For a quality piece, a sword demands the best of materials & workmanship. It has to be tough enough not to break on repeated impacts, hard enough to hold a decent cutting edge, and light enough to swing & thrust. One reason a sword was a tool of noblemen, and came to be seen in many cases as much a badge of rank as a weapon, was the cost of making it. In a time when nobody could make steel in any real quantity of consistent quality, knowledge was required. Take a bar of steel that you may have made yourself from iron by case-hardening. Forge it to a square or rectangular bar, then fold it, and weld it. Draw it out longer, and fold/weld again, and keep doing it. Get sloppy, you burn the piece and ruin it. Take too many heats to do the number of folds you need, and you lose a lot of stock(some of the stuff you see on an anvil after hammering a piece is scale; hot iron or steel combines with oxygen in the air and forms it, so every time you work a piece you lose a little bit of your stock). When it's ready you have to shape it into the blade, then harden & temper it /both very tricky with a sword/, and then finish grind and polish it. If a weld didn't quite take, it might not show until you harden it, when it cracks; or it may show up as a flaw when you polish it, either may completely ruin the blade.

Our ancestors wouldn't have known what we mean by metallurgy, but they knew how to do things. In the early 1900's, someone in England found a Saxon warchief's grave, complete with all the stuff he'd been buried with, including his sword. It was badly corroded, of course. Later, someone had the idea to x-ray it, and wonder followed. This thing was made as follows:
The center was a series of square bars of wrought iron, with twists at regular intervals, the bars stacked with opposing twists together and welded to make the body;
The edge was a piece of pattern-welded steel, made as described above, shaped to match the forged and ground profile of the body, then welded on, a section at a time.
The piece was filed and ground to profile; the fuller- groove- down the center was chiseled out, then ground smooth & even; the bevels to the edges ground & filed, all a little oversize; and the tang, where the guard, grip & pommel would fit on, was cleaned & shaped.
As it was now, it wouldn't work well, because it would bend on impact (remember the iron core?), so they made up a mix someone, somehow, had worked out; charcoal, bone meal, pigeon droppings, other carbon-bearing stuff; and coated the blade with it. Then it was put in a clay chest, on a bed of sand and with other sand poured over, then the chest sealed, and placed into a furnace. Kept at about 1500 degrees F long enough, a wonderful thing happened; the surface of the iron core became steel, and a little more carbon soaked into the edge /remember I mentioned case-hardening?/. When it piece was pulled out of the chest it was quenched- hardened-, tempered, ground to final shape and polished, and then washed with acid. Different layers in the blade were shown by the acid etching, and those opposing twists in the iron bars now became chevrons running up and down the blade.
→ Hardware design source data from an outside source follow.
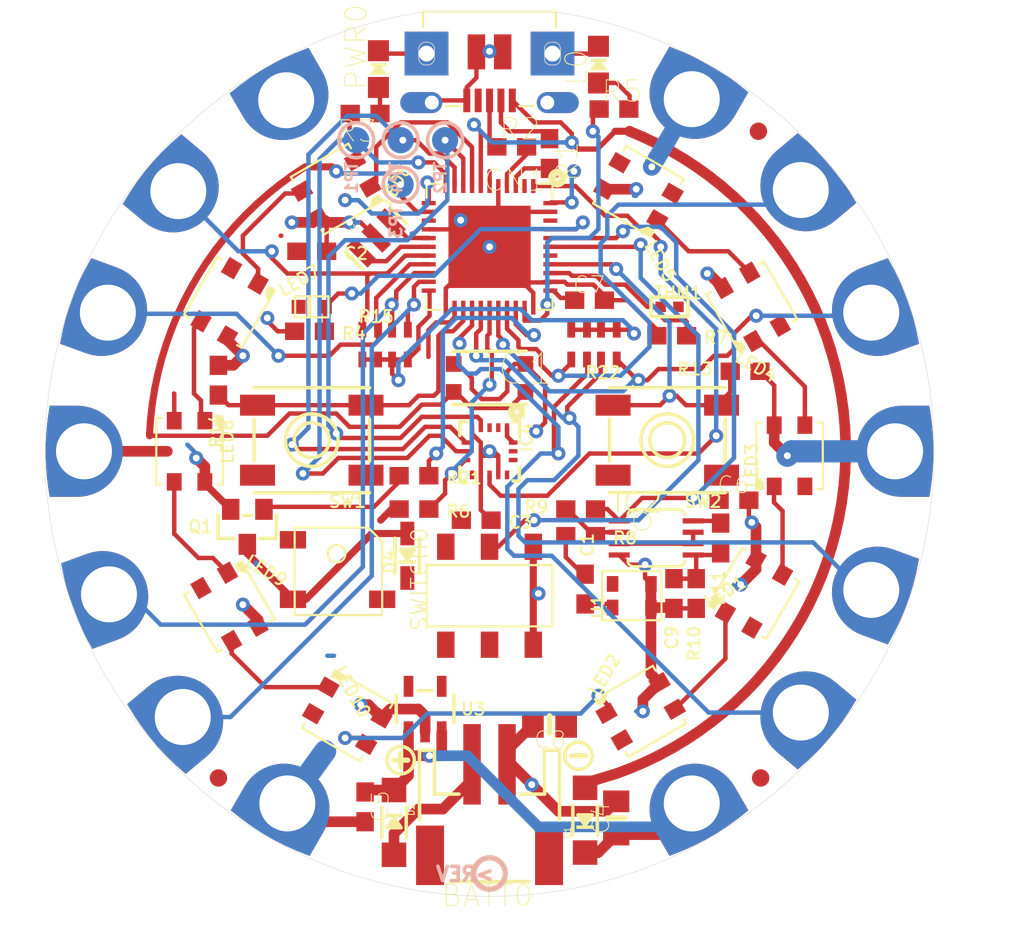
<source format=kicad_pcb>
(kicad_pcb (version 20211014) (generator pcbnew)

  (general
    (thickness 1.6)
  )

  (paper "A4")
  (layers
    (0 "F.Cu" signal)
    (1 "In1.Cu" signal)
    (2 "In2.Cu" signal)
    (3 "In3.Cu" signal)
    (4 "In4.Cu" signal)
    (5 "In5.Cu" signal)
    (6 "In6.Cu" signal)
    (7 "In7.Cu" signal)
    (8 "In8.Cu" signal)
    (9 "In9.Cu" signal)
    (10 "In10.Cu" signal)
    (11 "In11.Cu" signal)
    (12 "In12.Cu" signal)
    (13 "In13.Cu" signal)
    (14 "In14.Cu" signal)
    (31 "B.Cu" signal)
    (32 "B.Adhes" user "B.Adhesive")
    (33 "F.Adhes" user "F.Adhesive")
    (34 "B.Paste" user)
    (35 "F.Paste" user)
    (36 "B.SilkS" user "B.Silkscreen")
    (37 "F.SilkS" user "F.Silkscreen")
    (38 "B.Mask" user)
    (39 "F.Mask" user)
    (40 "Dwgs.User" user "User.Drawings")
    (41 "Cmts.User" user "User.Comments")
    (42 "Eco1.User" user "User.Eco1")
    (43 "Eco2.User" user "User.Eco2")
    (44 "Edge.Cuts" user)
    (45 "Margin" user)
    (46 "B.CrtYd" user "B.Courtyard")
    (47 "F.CrtYd" user "F.Courtyard")
    (48 "B.Fab" user)
    (49 "F.Fab" user)
    (50 "User.1" user)
    (51 "User.2" user)
    (52 "User.3" user)
    (53 "User.4" user)
    (54 "User.5" user)
    (55 "User.6" user)
    (56 "User.7" user)
    (57 "User.8" user)
    (58 "User.9" user)
  )

  (setup
    (pad_to_mask_clearance 0)
    (pcbplotparams
      (layerselection 0x00010fc_ffffffff)
      (disableapertmacros false)
      (usegerberextensions false)
      (usegerberattributes true)
      (usegerberadvancedattributes true)
      (creategerberjobfile true)
      (svguseinch false)
      (svgprecision 6)
      (excludeedgelayer true)
      (plotframeref false)
      (viasonmask false)
      (mode 1)
      (useauxorigin false)
      (hpglpennumber 1)
      (hpglpenspeed 20)
      (hpglpendiameter 15.000000)
      (dxfpolygonmode true)
      (dxfimperialunits true)
      (dxfusepcbnewfont true)
      (psnegative false)
      (psa4output false)
      (plotreference true)
      (plotvalue true)
      (plotinvisibletext false)
      (sketchpadsonfab false)
      (subtractmaskfromsilk false)
      (outputformat 1)
      (mirror false)
      (drillshape 1)
      (scaleselection 1)
      (outputdirectory "")
    )
  )

  (net 0 "")
  (net 1 "N$3")
  (net 2 "N$4")
  (net 3 "GND")
  (net 4 "+5V")
  (net 5 "MOSI")
  (net 6 "MISO")
  (net 7 "SCK")
  (net 8 "RST")
  (net 9 "N$9")
  (net 10 "N$8")
  (net 11 "N$1")
  (net 12 "D10")
  (net 13 "D9")
  (net 14 "NEOPIX")
  (net 15 "D1/TX")
  (net 16 "D0/RX")
  (net 17 "D+")
  (net 18 "VCC")
  (net 19 "N$7")
  (net 20 "D6")
  (net 21 "D12")
  (net 22 "D13")
  (net 23 "N$14")
  (net 24 "N$16")
  (net 25 "N$17")
  (net 26 "N$18")
  (net 27 "N$19")
  (net 28 "N$20")
  (net 29 "3.3V")
  (net 30 "D3_SCL")
  (net 31 "D2_SDA")
  (net 32 "A4_SOUND_SENSE")
  (net 33 "A2")
  (net 34 "D8")
  (net 35 "A0_TEMP_SENSE")
  (net 36 "N$15")
  (net 37 "N$11")
  (net 38 "N$12")
  (net 39 "LEFTBUTTON")
  (net 40 "A1_RIGHTBUTTON")
  (net 41 "A3_SWITCH")
  (net 42 "N$10")
  (net 43 "D11")
  (net 44 "N$13")
  (net 45 "SPEAKER")
  (net 46 "N$25")
  (net 47 "SOUNDOUT")
  (net 48 "A5_LIGHT_SENSE")
  (net 49 "N$24")
  (net 50 "D-")
  (net 51 "TXLED")
  (net 52 "D7_LISINT")
  (net 53 "AREF")
  (net 54 "N$6")
  (net 55 "VCC/2")
  (net 56 "N$2")

  (footprint "boardEagle:SEWALLI" (layer "F.Cu") (at 171.1706 104.86608 -90))

  (footprint "boardEagle:FIDUCIAL_1MM" (layer "F.Cu") (at 163.9951 123.53508))

  (footprint "boardEagle:0603-NO" (layer "F.Cu") (at 153.7081 109.69208))

  (footprint "boardEagle:RESPACK_4X0603_NO" (layer "F.Cu") (at 154.4701 98.77008 180))

  (footprint "boardEagle:0603-NO" (layer "F.Cu") (at 155.6131 85.30808))

  (footprint "boardEagle:FIDUCIAL_1MM" (layer "F.Cu") (at 133.0071 123.53508))

  (footprint "boardEagle:0603-NO" (layer "F.Cu") (at 154.2161 96.23008))

  (footprint "boardEagle:EVQ-Q2_SMALLER" (layer "F.Cu") (at 158.6611 104.23108 180))

  (footprint "boardEagle:0805-NO" (layer "F.Cu") (at 151.9301 120.48708 180))

  (footprint "boardEagle:SYMBOL_PLUS" (layer "F.Cu") (at 143.4211 122.51908))

  (footprint "boardEagle:SEWALLI" (layer "F.Cu") (at 127.1651 97.11908 70))

  (footprint "boardEagle:0603-NO" (layer "F.Cu") (at 153.9621 112.74008 90))

  (footprint "boardEagle:ALS-PT19-315C" (layer "F.Cu") (at 138.3411 96.61108))

  (footprint "boardEagle:FIDUCIAL_1MM" (layer "F.Cu") (at 163.8681 86.57808))

  (footprint "boardEagle:BTN_KMR2_4.6X2.8" (layer "F.Cu") (at 148.5011 100.67508 180))

  (footprint "boardEagle:SPW2430HR5H-B" (layer "F.Cu") (at 156.6291 113.12108 90))

  (footprint "boardEagle:LED3535" (layer "F.Cu") (at 131.3561 104.86608 -90))

  (footprint "boardEagle:0603-NO" (layer "F.Cu") (at 159.0421 112.99408 -90))

  (footprint "boardEagle:LED3535" (layer "F.Cu") (at 140.3731 119.97908 -30))

  (footprint "boardEagle:LED3535" (layer "F.Cu") (at 157.1371 119.72508 30))

  (footprint "boardEagle:BUZZER_SMT_5MM" (layer "F.Cu") (at 139.8651 111.72408))

  (footprint "boardEagle:0603-NO" (layer "F.Cu") (at 158.9151 98.26208))

  (footprint "boardEagle:LED3535" (layer "F.Cu") (at 163.6141 112.99408 60))

  (footprint "boardEagle:0603-NO" (layer "F.Cu") (at 160.3121 112.99408 -90))

  (footprint "boardEagle:0603-NO" (layer "F.Cu") (at 141.3891 85.56208 180))

  (footprint "boardEagle:0603-NO" (layer "F.Cu") (at 141.3891 125.18608 -90))

  (footprint "boardEagle:0603-NO" (layer "F.Cu") (at 162.4711 107.66008))

  (footprint "boardEagle:LED3535" (layer "F.Cu") (at 139.7381 89.88008 -150))

  (footprint "boardEagle:0603-NO" (layer "F.Cu") (at 144.1831 108.16808))

  (footprint "boardEagle:SEWALLI" (layer "F.Cu") (at 169.8371 112.61308 -110))

  (footprint "boardEagle:SEWALLI" (layer "F.Cu") (at 165.9001 90.26108 -50))

  (footprint "boardEagle:EVQ-Q2_SMALLER" (layer "F.Cu") (at 138.3411 104.23108 180))

  (footprint "boardEagle:RESPACK_4X0603_NO" (layer "F.Cu") (at 142.5321 98.77008))

  (footprint "boardEagle:0603-NO" (layer "F.Cu") (at 163.1061 100.29408 180))

  (footprint "boardEagle:SEWALLI" (layer "F.Cu") (at 131.1021 90.32458 50))

  (footprint "boardEagle:LED3535" (layer "F.Cu") (at 163.4871 96.61108 120))

  (footprint "boardEagle:CHIPLED_0805_NOOUTLINE" (layer "F.Cu") (at 142.1511 83.02208))

  (footprint "boardEagle:0603-NO" (layer "F.Cu") (at 133.0071 100.80208 -90))

  (footprint "boardEagle:JSTPH2" (layer "F.Cu") (at 148.5011 126.45608 180))

  (footprint "boardEagle:SEWALLI" (layer "F.Cu") (at 165.9001 119.47108 -130))

  (footprint "boardEagle:SEWALLI" (layer "F.Cu") (at 137.1981 124.55108 150))

  (footprint "boardEagle:MSOP08" (layer "F.Cu") (at 158.0261 109.81908 -90))

  (footprint "boardEagle:SEWALLI" (layer "F.Cu") (at 169.8371 97.11908 -70))

  (footprint "boardEagle:0603-NO" (layer "F.Cu") (at 138.3411 93.43608))

  (footprint "boardEagle:CPLAYFRONT" (layer "F.Cu") (at 123.1011 130.26608))

  (footprint "boardEagle:0603-NO" (layer "F.Cu") (at 144.1831 106.26308))

  (footprint "boardEagle:SEWALLI" (layer "F.Cu") (at 125.8316 104.86608 90))

  (footprint "boardEagle:LED3535" (layer "F.Cu") (at 133.6421 113.75608 -60))

  (footprint "boardEagle:SOD-123" (layer "F.Cu") (at 153.9621 125.94808 90))

  (footprint "boardEagle:SEWALLI" (layer "F.Cu") (at 131.3561 119.72508 130))

  (footprint "boardEagle:0603-NO" (layer "F.Cu") (at 161.7091 109.81908 -90))

  (footprint "boardEagle:RESONATOR-SMD" (layer "F.Cu") (at 142.0241 92.67408 45))

  (footprint "boardEagle:SOT23-WIDE" (layer "F.Cu") (at 134.6581 109.18408 180))

  (footprint "boardEagle:SEWALLI" (layer "F.Cu") (at 137.1346 85.24458 30))

  (footprint "boardEagle:SOD-323" (layer "F.Cu") (at 143.8021 110.83508 90))

  (footprint "boardEagle:LED3535" (layer "F.Cu") (at 165.6461 105.12008 90))

  (footprint "boardEagle:SEWALLI" (layer "F.Cu") (at 159.8041 85.18108 -30))

  (footprint "boardEagle:0603-NO" (layer "F.Cu") (at 147.7391 108.80308))

  (footprint "boardEagle:TQFN44_7MM" (layer "F.Cu")
    (tedit 0) (tstamp e0930d0b-39a4-4a41-9258-297ce3168bbc)
    (at 148.5011 93.18208 180)
    (descr "<p><b>Source: </b>http://datasheets.maxim-ic.com/en/ds/MAX9744.pdf</p>")
    (fp_text reference "IC1" (at -3.81 -6.985) (layer "F.SilkS")
      (effects (font (size 1.72468 1.72468) (thickness 0.05332)) (justify right))
      (tstamp 7160d388-3a34-450a-a225-d8edfb2759a0)
    )
    (fp_text value "ATMEGA32U4-MU" (at 5.461 -1.7701) (layer "F.Fab")
      (effects (font (size 0.783539 0.783539) (thickness 0.029261)) (justify left))
      (tstamp c7df49a8-74ec-4955-bf0a-b517c1a4d774)
    )
    (fp_poly (pts
        (xy -0.5 2)
        (xy 0.5 2)
        (xy 0.5 0.5)
        (xy -0.5 0.5)
      ) (layer "F.Paste") (width 0) (fill solid) (tstamp 208b9768-e64c-4b55-af55-f29ab1bf889d))
    (fp_poly (pts
        (xy -2 2)
        (xy -1 2)
        (xy -1 0.5)
        (xy -2 0.5)
      ) (layer "F.Paste") (width 0) (fill solid) (tstamp 6570c6c8-e4ca-4fba-a6ea-53c639d50fcb))
    (fp_poly (pts
        (xy 1 -0.5)
        (xy 2 -0.5)
        (xy 2 -2)
        (xy 1 -2)
      ) (layer "F.Paste") (width 0) (fill solid) (tstamp 739794c5-6e71-4a8e-8333-0b12c4c576dc))
    (fp_poly (pts
        (xy -0.5 -0.5)
        (xy 0.5 -0.5)
        (xy 0.5 -2)
        (xy -0.5 -2)
      ) (layer "F.Paste") (width 0) (fill solid) (tstamp cd0d8902-fbd2-4af3-b3bd-911dec2ef2df))
    (fp_poly (pts
        (xy -2 -0.5)
        (xy -1 -0.5)
        (xy -1 -2)
        (xy -2 -2)
      ) (layer "F.Paste") (width 0) (fill solid) (tstamp d8cc239b-5a35-4aa1-9332-3185254f53ea))
    (fp_poly (pts
        (xy 1 2)
        (xy 2 2)
        (xy 2 0.5)
        (xy 1 0.5)
      ) (layer "F.Paste") (width 0) (fill solid) (tstamp f816efdc-aae2-4398-b6f9-0c6918f61e7f))
    (fp_line (start -3.6 3.6) (end -2.8 3.6) (layer "F.SilkS") (width 0.127) (tstamp 00b95c1e-c6ec-445e-b0a3-92a861d62c53))
    (fp_line (start -3.6 -3.6) (end -3.6 -2.8) (layer "F.SilkS") (width 0.127) (tstamp 041b1cde-70b5-47ef-a281-ca0e4c869aa2))
    (fp_line (start -3.6 2.8) (end -3.6 3.6) (layer "F.SilkS") (width 0.127) (tstamp 3c68874d-989b-4be3-969e-0353a598f9e8))
    (fp_line (start -2.8 -3.6) (end -3.6 -3.6) (layer "F.SilkS") (width 0.127) (tstamp 3cce8705-90f4-4dd2-94d5-428ff6ea8553))
    (fp_line (start 3.6 3.6) (end 2.8 3.6) (layer "F.SilkS") (width 0.127) (tstamp 45df16d8-4099-43cb-a0e8-09ad6c63f24f))
    (fp_line (start 2.8 -3.6) (end 3.6 -3.6) (layer "F.SilkS") (width 0.127) (tstamp 8521afb7-b4e1-437f-b7c1-a541a72dbf70))
    (fp_line (start 3.6 -3.6) (end 3.6 -2.8) (layer "F.SilkS") (width 0.127) (tstamp bbef0355-ee48-43d6-bad6-c13864b4d44d))
    (fp_line (start 3.6 2.8) (end 3.6 3.6) (layer "F.SilkS") (width 0.127) (tstamp e51a4861-abc3-4c73-98fd-8aa4e170b1d5))
    (fp_circle (center -3.878 3.932) (end -3.751 3.932) (layer "F.SilkS") (width 0.4064) (fill none) (tstamp 10f0e7da-3378-48ac-9205-e2d227a47247))
    (fp_line (start -3.5 3.5) (end -3.5 -3.5) (layer "F.Fab") (width 0.127) (tstamp 0ed5ec11-0b5c-403e-9f9f-2ed995c67d60))
    (fp_line (start -3.5 -3.5) (end 3.5 -3.5) (layer "F.Fab") (width 0.127) (tstamp 37c8b510-da4c-4f8f-b62b-914adb64aa70))
    (fp_line (start 3.5 -3.5) (end 3.5 3.5) (layer "F.Fab") (width 0.127) (tstamp 418edeac-0328-4129-a97e-ff4d17f723ef))
    (fp_line (start 3.5 3.5) (end -3.5 3.5) (layer "F.Fab") (width 0.127) (tstamp c333877e-e50b-4727-b437-49aaeae87818))
    (fp_poly (pts
        (xy -3.5 -1.375)
        (xy -2.95 -1.375)
        (xy -2.95 -1.625)
        (xy -3.5 -1.625)
      ) (layer "F.Fab") (width 0) (fill solid) (tstamp 002718dd-166d-4cd6-b603-c092c3e8c08f))
    (fp_poly (pts
        (xy -3.5 -0.375)
        (xy -2.95 -0.375)
        (xy -2.95 -0.625)
        (xy -3.5 -0.625)
      ) (layer "F.Fab") (width 0) (fill solid) (tstamp 10a9d384-09ac-44d1-9cdb-3d91b54d185d))
    (fp_poly (pts
        (xy 3.5 0.875)
        (xy 2.95 0.875)
        (xy 2.95 1.125)
        (xy 3.5 1.125)
      ) (layer "F.Fab") (width 0) (fill solid) (tstamp 200f465c-7ccb-445c-89c5-f082e69650ce))
    (fp_poly (pts
        (xy 0.375 -3.5)
        (xy 0.375 -2.95)
        (xy 0.625 -2.95)
        (xy 0.625 -3.5)
      ) (layer "F.Fab") (width 0) (fill solid) (tstamp 2030c420-0f81-40f0-8996-76bbead54293))
    (fp_poly (pts
        (xy -3.5 1.125)
        (xy -2.95 1.125)
        (xy -2.95 0.875)
        (xy -3.5 0.875)
      ) (layer "F.Fab") (width 0) (fill solid) (tstamp 21cdde4f-18ed-41ab-907a-0b121af02965))
    (fp_poly (pts
        (xy 3.5 0.375)
        (xy 2.95 0.375)
        (xy 2.95 0.625)
        (xy 3.5 0.625)
      ) (layer "F.Fab") (width 0) (fill solid) (tstamp 23d3ecbb-dafb-471d-9ee4-764b83349c93))
    (fp_poly (pts
        (xy 3.5 2.375)
        (xy 2.95 2.375)
        (xy 2.95 2.625)
        (xy 3.5 2.625)
      ) (layer "F.Fab") (width 0) (fill solid) (tstamp 25af52f5-52c4-4573-93a8-cc84f969036a))
    (fp_poly (pts
        (xy 3.5 -0.125)
        (xy 2.95 -0.125)
        (xy 2.95 0.125)
        (xy 3.5 0.125)
      ) (layer "F.Fab") (width 0) (fill solid) (tstamp 2bfadf2e-8433-410a-b078-36226900e6c9))
    (fp_poly (pts
        (xy 3.5 1.375)
        (xy 2.95 1.375)
        (xy 2.95 1.625)
        (xy 3.5 1.625)
      ) (layer "F.Fab") (width 0) (fill solid) (tstamp 2e9953fc-e66b-4cf7-a82d-08d76473667a))
    (fp_poly (pts
        (xy 1.125 3.5)
        (xy 1.125 2.95)
        (xy 0.875 2.95)
        (xy 0.875 3.5)
      ) (layer "F.Fab") (width 0) (fill solid) (tstamp 32bcb8b0-f6c0-4a21-b9c0-cb764250d736))
    (fp_poly (pts
        (xy 2.375 -3.5)
        (xy 2.375 -2.95)
        (xy 2.625 -2.95)
        (xy 2.625 -3.5)
      ) (layer "F.Fab") (width 0) (fill solid) (tstamp 37b64a43-c64a-4d74-888a-f6f11b500c4b))
    (fp_poly (pts
        (xy 0.125 3.5)
        (xy 0.125 2.95)
        (xy -0.125 2.95)
        (xy -0.125 3.5)
      ) (layer "F.Fab") (width 0) (fill solid) (tstamp 4d424976-0ba9-430b-a743-fd7249bc9446))
    (fp_poly (pts
        (xy -0.125 -3.5)
        (xy -0.125 -2.95)
        (xy 0.125 -2.95)
        (xy 0.125 -3.5)
      ) (layer "F.Fab") (width 0) (fill solid) (tstamp 4ecdf7f2-759c-47c6-b709-879696aac0f4))
    (fp_poly (pts
        (xy 3.5 -2.125)
        (xy 2.95 -2.125)
        (xy 2.95 -1.875)
        (xy 3.5 -1.875)
      ) (layer "F.Fab") (width 0) (fill solid) (tstamp 5061f73f-44b6-4efa-93c9-e1d5e380f0a0))
    (fp_poly (pts
        (xy -2.125 -3.5)
        (xy -2.125 -2.95)
        (xy -1.875 -2.95)
        (xy -1.875 -3.5)
      ) (layer "F.Fab") (width 0) (fill solid) (tstamp 58a489eb-6584-4bcc-9fca-6573cf49942e))
    (fp_poly (pts
        (xy -0.375 3.5)
        (xy -0.375 2.95)
        (xy -0.625 2.95)
        (xy -0.625 3.5)
      ) (layer "F.Fab") (width 0) (fill solid) (tstamp 5f87eb3d-6db4-4ee4-93de-7a2750899489))
    (fp_poly (pts
        (xy -1.625 -3.5)
        (xy -1.625 -2.95)
        (xy -1.375 -2.95)
        (xy -1.375 -3.5)
      ) (layer "F.Fab") (width 0) (fill solid) (tstamp 623aa6ce-02ee-4d3f-83f7-89e2559f9303))
    (fp_poly (pts
        (xy 1.625 3.5)
        (xy 1.625 2.95)
        (xy 1.375 2.95)
        (xy 1.375 3.5)
      ) (layer "F.Fab") (width 0) (fill solid) (tstamp 65607377-909a-424c-a607-97ab32aaeaf6))
    (fp_poly (pts
        (xy -2.375 3.5)
        (xy -2.375 2.95)
        (xy -2.625 2.95)
        (xy -2.625 3.5)
      ) (layer "F.Fab") (width 0) (fill solid) (tstamp 695d51b8-9203-419d-85bf-fc88b95782a1))
    (fp_poly (pts
        (xy -3.5 0.125)
        (xy -2.95 0.125)
        (xy -2.95 -0.125)
        (xy -3.5 -0.125)
      ) (layer "F.Fab") (width 0) (fill solid) (tstamp 6d47c8b6-4f37-40b1-b698-5ab8fcb9b7ca))
    (fp_poly (pts
        (xy -3.5 -0.875)
        (xy -2.95 -0.875)
        (xy -2.95 -1.125)
        (xy -3.5 -1.125)
      ) (layer "F.Fab") (width 0) (fill solid) (tstamp 701573db-1cc9-49c2-bd81-b60f1b9fd115))
    (fp_poly (pts
        (xy 2.625 3.5)
        (xy 2.625 2.95)
        (xy 2.375 2.95)
        (xy 2.375 3.5)
      ) (layer "F.Fab") (width 0) (fill solid) (tstamp 74359a5c-66a4-408f-90fa-2f337e8cc6cf))
    (fp_poly (pts
        (xy 3.5 -1.125)
        (xy 2.95 -1.125)
        (xy 2.95 -0.875)
        (xy 3.5 -0.875)
      ) (layer "F.Fab") (width 0) (fill solid) (tstamp 8100a26a-ed20-4024-bb30-fc2d185994e2))
    (fp_poly (pts
        (xy -1.125 -3.5)
        (xy -1.125 -2.95)
        (xy -0.875 -2.95)
        (xy -0.875 -3.5)
      ) (layer "F.Fab") (width 0) (fill solid) (tstamp 877b83ae-e333-41dd-9b7a-bb6dfc1fd7e8))
    (fp_poly (pts
        (xy -3.5 1.625)
        (xy -2.95 1.625)
        (xy -2.95 1.375)
        (xy -3.5 1.375)
      ) (layer "F.Fab") (width 0) (fill solid) (tstamp 904721ee-f044-4629-814d-f37f679cc7f6))
    (fp_poly (pts
        (xy 0.625 3.5)
        (xy 0.625 2.95)
        (xy 0.375 2.95)
        (xy 0.375 3.5)
      ) (layer "F.Fab") (width 0) (fill solid) (tstamp 94ebaca8-efc7-4d23-9913-e724e97d52da))
    (fp_poly (pts
        (xy -3.5 2.125)
        (xy -2.95 2.125)
        (xy -2.95 1.875)
        (xy -3.5 1.875)
      ) (layer "F.Fab") (width 0) (fill solid) (tstamp 992e3617-40bd-47b5-ac74-167fe9149c3c))
    (fp_poly (pts
        (xy 3.5 -2.625)
        (xy 2.95 -2.625)
        (xy 2.95 -2.375)
        (xy 3.5 -2.375)
      ) (layer "F.Fab") (width 0) (fill solid) (tstamp 9bc1093e-e37b-4ce4-b0ec-8c312696aa41))
    (fp_poly (pts
        (xy -1.375 3.5)
        (xy -1.375 2.95)
        (xy -1.625 2.95)
        (xy -1.625 3.5)
      ) (layer "F.Fab") (width 0) (fill solid) (tstamp a41a51ab-9fb0-4917-92a0-cd2dbd447001))
    (fp_poly (pts
        (xy -3.5 2.625)
        (xy -2.95 2.625)
        (xy -2.95 2.375)
        (xy -3.5 2.375)
      ) (layer "F.Fab") (width 0) (fill solid) (tstamp a4ee2f4c-738a-417f-b444-4a45ac3a1fde))
    (fp_poly (pts
        (xy -2.625 -3.5)
        (xy -2.625 -2.95)
        (xy -2.375 -2.95)
        (xy -2.375 -3.5)
      ) (layer "F.Fab") (width 0) (fill solid) (tstamp b5663f31-8482-4bd5-aaa9-1d0f11033f4e))
    (fp_poly (pts
        (xy -3.5 -1.875)
        (xy -2.95 -1.875)
        (xy -2.95 -2.125)
        (xy -3.5 -2.125)
      ) (layer "F.Fab") (width 0) (fill solid) (tstamp cfd60d29-0d61-4589-a20c-bf0d84dc284c))
    (fp_poly (pts
        (xy -1.875 3.5)
        (xy -1.875 2.95)
        (xy -2.125 2.95)
        (xy -2.125 3.5)
      ) (layer "F.Fab") (width 0) (fill solid) (tstamp d2afca52-5c9c-42de-ab54-b323bd320bbb))
    (fp_poly (pts
        (xy 3.5 1.875)
        (xy 2.95 1.875)
        (xy 2.95 2.125)
        (xy 3.5 2.125)
      ) (layer "F.Fab") (width 0) (fill solid) (tstamp d50da51a-7a46-46a1-9a96-d5c59cf5237f))
    (fp_poly (pts
        (xy 1.375 -3.5)
        (xy 1.375 -2.95)
        (xy 1.625 -2.95)
        (xy 1.625 -3.5)
      ) (layer "F.Fab") (width 0) (fill solid) (tstamp e1096c1c-6f77-4ac0-a1ba-a13140e46378))
    (fp_poly (pts
        (xy 3.5 -1.625)
        (xy 2.95 -1.625)
        (xy 2.95 -1.375)
        (xy 3.5 -1.375)
      ) (layer "F.Fab") (width 0) (fill solid) (tstamp e12c50d1-9d5b-4186-a3f6-bb0b0879956f))
    (fp_poly (pts
        (xy -3.5 -2.375)
        (xy -2.95 -2.375)
        (xy -2.95 -2.625)
        (xy -3.5 -2.625)
      ) (layer "F.Fab") (width 0) (fill solid) (tstamp e61c370c-5087-4ab4-90a2-4c468d376686))
    (fp_poly (pts
        (xy 3.5 -0.625)
        (xy 2.95 -0.625)
        (xy 2.95 -0.375)
        (xy 3.5 -0.375)
      ) (lay
... [935894 chars truncated]
</source>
Now you have a sword blade with a soft iron core, extremely tough; a strong, springy steel skin over it; and an edge hard enough to cut and tough enough not to break. A piece of artistry in steel as fine as you'll ever see. And made as a working tool; no chieftain with a working brain would carry a sword or axe, no matter how fancy, that wouldn't work.

If you get a chance, look up the Sutton Who gravesite and sword.

I cannot imagine, with work like this in the past, why some people think our ancestors were all a bunch of fools.

1 comment:

Kevin said...

A while back I read an article somewhere that described the making of a replica of the Sutton Hoo sword by a master swordsmith, Scott Lankton. If I recall correctly, he fabricated some kind of double "D"-shaped tool which he used to hammer the fuller into the blade body, rather than grinding it.

It was perhaps the most beautiful blade I've ever seen. Tonight, while searching around for that article, I found this:

Those Nasty Sutton Hoo Types! and I think I've found another drop-dead gorgeous blade made by another master swordsmith.

Damn, but that's pretty! Here's some more of his work.

Awesome. Thanks for reminding me of that blade.